**Brano proposto:**
-- -- --

Nel frattempo infatti ci sono stati anche i Mondiali del 2010, dove Luisito è stato uno dei trascinatori dell’Uruguay al quarto posto finale con tre gol e un assist ma anche con la “parata” realizzata nei quarti contro il Ghana. Quel gesto impedì ad Adiyiah di segnare un gol certo e portò al conseguente rigore poi sbagliato da Asamoah Gyan, che consentì alla Celeste di approdare in semifinale proprio ai rigori. Quel Mondiale è in un certo senso il Bignami di Luis Suárez, c’è tutto quel che può interessare su di lui: la famosa garra sudamericana, il suo talento, il suo senso del gol e la sua voglia di vincere con qualunque mezzo e a qualsiasi prezzo, la sua iper-competitività quasi compulsiva.

Ben consapevole di tutto ciò, sei mesi dopo i Mondiali, il Liverpool lo porta come detto ad Anfield. Qui Suárez passa i primi sei mesi ad ambientarsi per poi deflagrare in una costante progressione di rendimento quasi verticale, aiutata anche dalla Copa América vinta da protagonista uruguagio con tanto di titolo di Mvp, che lo ha portato a firmare 78 gol in 120 partite coi Reds negli ultimi tre anni (tra tutte le competizioni). Ma non ci sono solo le reti nel periodo da Scouser di Luis, ci sono anche le controversie: sul presunto razzismo ai danni di Patrice Evra prima e il celeberrimo morso (aridaje!) a Ivanović dopo, episodio che ha impedito al numero 7 dei Reds di disputare le prime partite di quest’ultima stagione proprio perché ancora squalificato dall’anno prima (dieci giornate di stop).

In questi giorni, oltre che della maxi sanzione da quattro mesi (e nove partite internazionali), si parla molto anche di un possibile futuro dell’uruguagio a Barcellona, alla corte di Messi, per quello che sarebbe probabilmente l’ultimo scalino nella famosa rincorsa alla vetta del calcio che Suárez ha incominciato ormai nove anni fa.

-- -- --

**Record forniti:**
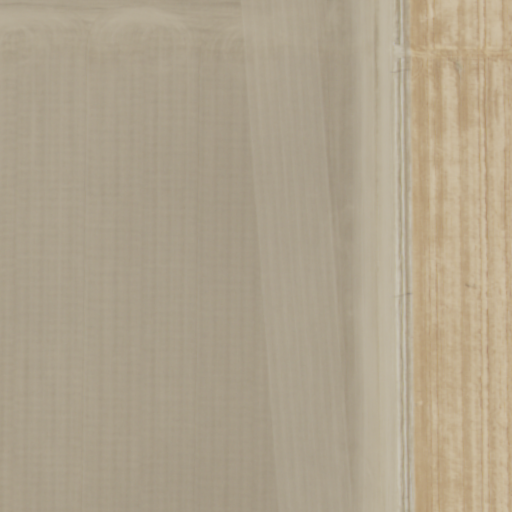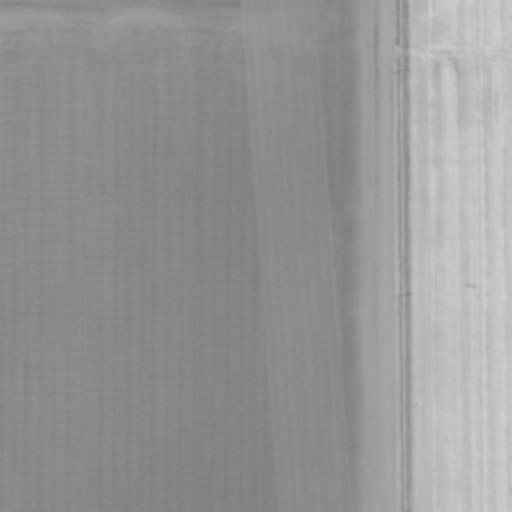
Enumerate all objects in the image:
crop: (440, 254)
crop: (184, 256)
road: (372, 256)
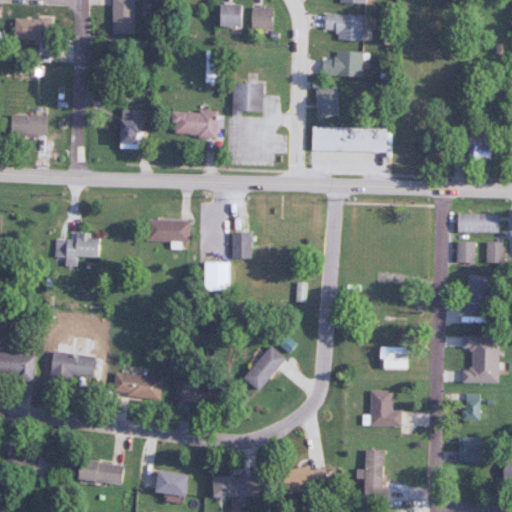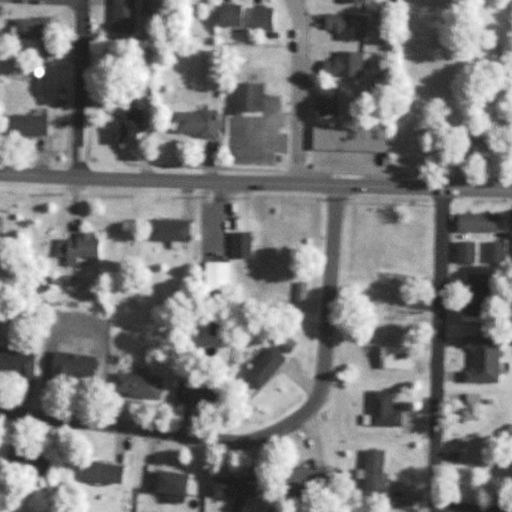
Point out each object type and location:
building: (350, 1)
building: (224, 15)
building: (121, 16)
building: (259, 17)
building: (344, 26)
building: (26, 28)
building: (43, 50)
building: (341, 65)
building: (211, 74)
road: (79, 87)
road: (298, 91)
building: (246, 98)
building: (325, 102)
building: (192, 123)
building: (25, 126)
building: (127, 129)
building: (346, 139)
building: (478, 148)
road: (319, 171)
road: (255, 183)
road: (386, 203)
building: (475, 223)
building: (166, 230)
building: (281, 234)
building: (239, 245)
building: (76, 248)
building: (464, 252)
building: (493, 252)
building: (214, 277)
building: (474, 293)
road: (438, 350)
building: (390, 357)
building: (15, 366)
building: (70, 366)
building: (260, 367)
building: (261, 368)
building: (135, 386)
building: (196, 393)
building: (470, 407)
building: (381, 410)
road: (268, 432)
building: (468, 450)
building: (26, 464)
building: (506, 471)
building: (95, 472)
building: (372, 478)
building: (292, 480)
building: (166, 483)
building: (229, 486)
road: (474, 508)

-- -- --

**Consegne dell'esercizio:**
1. Rispondi in base al brano su Luis Suárez:
(a) Quanti gol ha segnato Suárez ai Mondiali del 2010?
(b) Quanti gol ha firmato con i Reds negli ultimi tre anni, e in quante partite?
(c) Quante giornate di squalifica gli sono state inflitte per il morso a Ivanović?
2. Prosegui, per favore, il brano su Luis Suárez, a partire dall'ultima frase riportata.
Per svolgere l'esercizio i record non servono.

**Soluzioni:**
1.
(a) Tre gol, oltre a un assist.
(b) 78 gol in 120 partite, tra tutte le competizioni.
(c) Dieci giornate di stop.

2.
Perché alla fine è questo che importa a Luis: più ancora che segnare, El Pistolero vuole vincere, vincere, vincere e appagare la sua smodata ambizione. Professionista encomiabile per quanto riguarda il lavoro in allenamento e il rapporto che cerca di coltivare con compagni e tifosi, il suo atteggiamento con gli avversari è stato fin troppo spesso l’opposto e per ben tre volte è addirittura scivolato nell’attacco fisico diretto (senza contare provocazioni e insulti di cui non siamo a conoscenza, essendo trapelata solo la questione su Evra). Tanto amato da sostenitori e compagni quanto detestato da avversari e media, la storia di Luis Suárez da Salto, Uruguay pare districarsi continuamente su questi due binari. Il tutto per avvicinarsi sempre di più all’Olimpo dei calciatori migliori al mondo e per vedersi finalmente nel club dei vincenti.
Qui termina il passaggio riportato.